Breast cancer is one of the most common cancers in the United States. Both genetic and environmental factors contribute to the development of breast cancer (Lichtenstein et al. 2000). With regards to environmental factors, studies have suggested the association of exposure to some inorganics with the initiation and progression of breast cancer (Benbrahim-Tallaa et al. 2009; Julin et al. 2012; Martin et al. 2003), especially metals with a capacity to disrupt estrogen functions. Arsenic is a common environmental contaminant and human exposure occurs from both natural sources and human activities. Recent studies indicate that arsenic may act as an endocrine disruptor (Bodwell et al. 2006; Bodwell et al. 2004), interfering with the estrogen signaling (Tokar et al. 2010a; Waalkes et al. 2004; Waalkes et al. 2007) or even the expression of ER (Davey et al. 2007; Du et al. 2012; Shen et al. 2007; Waalkes et al. 2004). Some studies implicate a potential contribution of this metalloid to breast cancer development (Benderli Cihan et al. 2011; Dantzig 2009; Joo et al. 2009). However, there are no adequate epidemiological studies showing a firm association between arsenic exposure and an elevated risk of breast cancer. The potential role of arsenic in human breast cancer should receive further study. Cellular models, such as the one developed in the present work, can be very helpful in defining plausibility of carcinogenic potential.
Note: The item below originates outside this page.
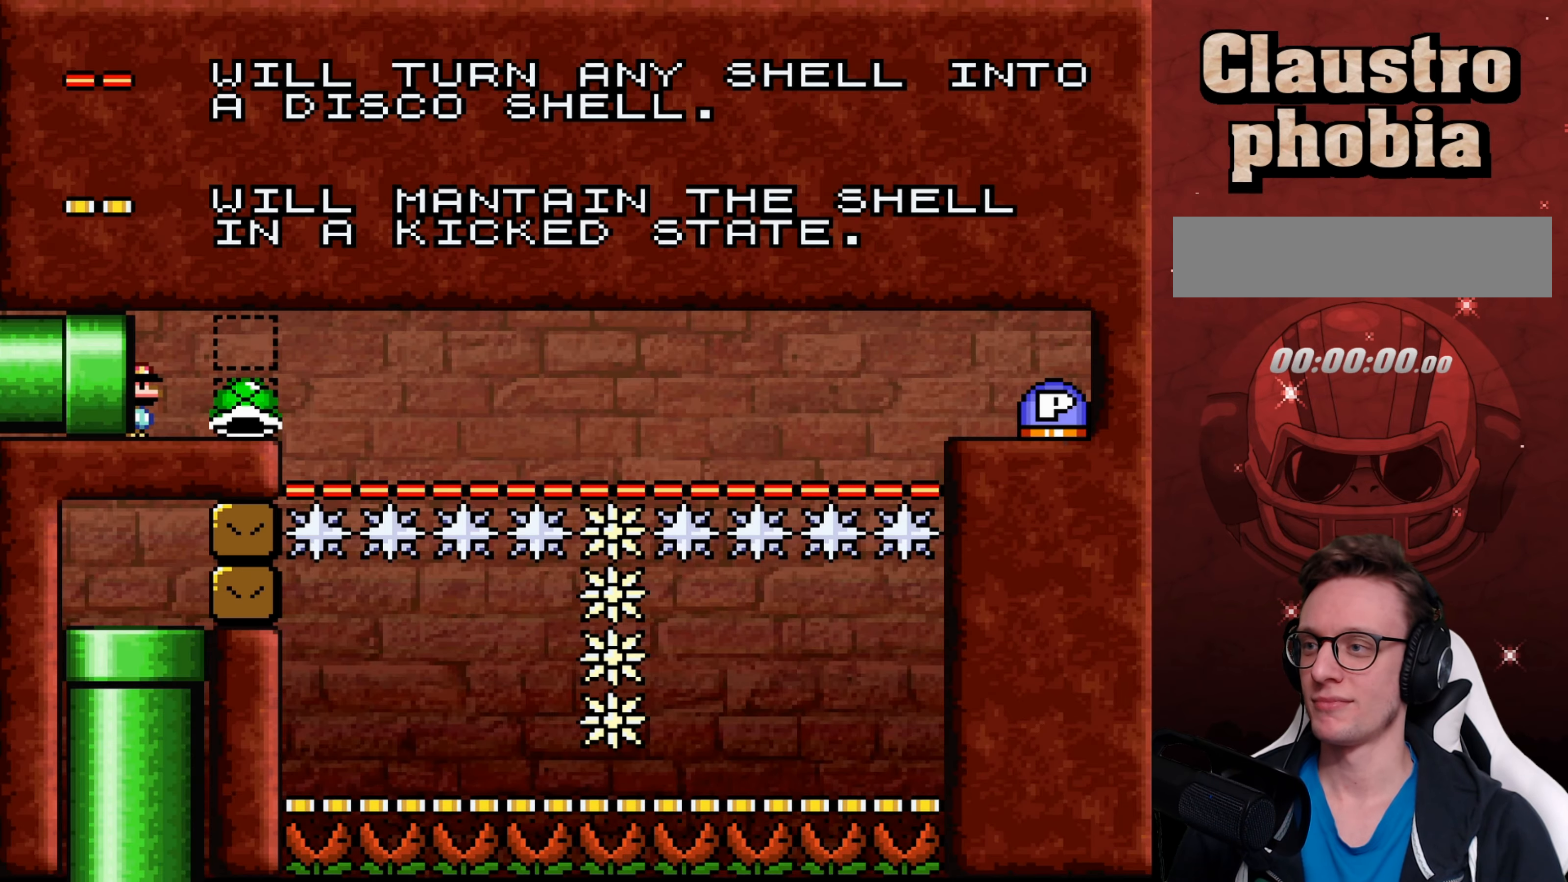
{"buttons": [], "events": [[250, "Y", "up"], [316, "DPAD_RIGHT", "down"], [466, "DPAD_RIGHT", "up"]]}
In this present study, we found that a chronic arsenic exposure could transform the ER-negative human breast epithelial cells (MCF-10A) into a cancer cell phenotype. In addition, there was a loss of critical tumor suppressor genes, like PTEN. This provides in vitro evidence for a plausible association between arsenic exposure and the capacity to induce breast cancer characteristics in breast epithelial cells. The arsenic-transformed breast epithelia showed ER-, PR- and HER-2-negativity, as well as increased expression of K5, p63 and K14, all typical characteristics of basal-like or triple negative breast cancer (Fadare and Tavassoli 2008), an aggressive, metastatic and chemotherapy-resistant sub-type of breast cancer with a poor patient survival rate (Fadare and Tavassoli 2008). Stimulation of ER-α expression is a key early event during carcinogenesis of estrogen-dependent breast cancer. ER-α can be activated during malignant transformation of these ER-α negative MCF-10A cells used in this study (Zhang et al. 2005). Based on the previous observed estrogen signaling interfering function of arsenic, one presumed mechanism for arsenic-induced breast epithelial transformation is that arsenic would act through ER-α and activate the downstream pathways. However, the arsenic-exposed MCF-10A cells remained ER-α negative during the acquisition of a cancer cell phenotype, negating an ER-α centered hypothesis. It is of interest that another inorganic carcinogen, cadmium, when transforming ER-α negative MCF-10A cells produces a basal-like (ER-α negative) phenotype as well (Benbrahim-Tallaa et al. 2009). So this may be common to the inorganic carcinogens.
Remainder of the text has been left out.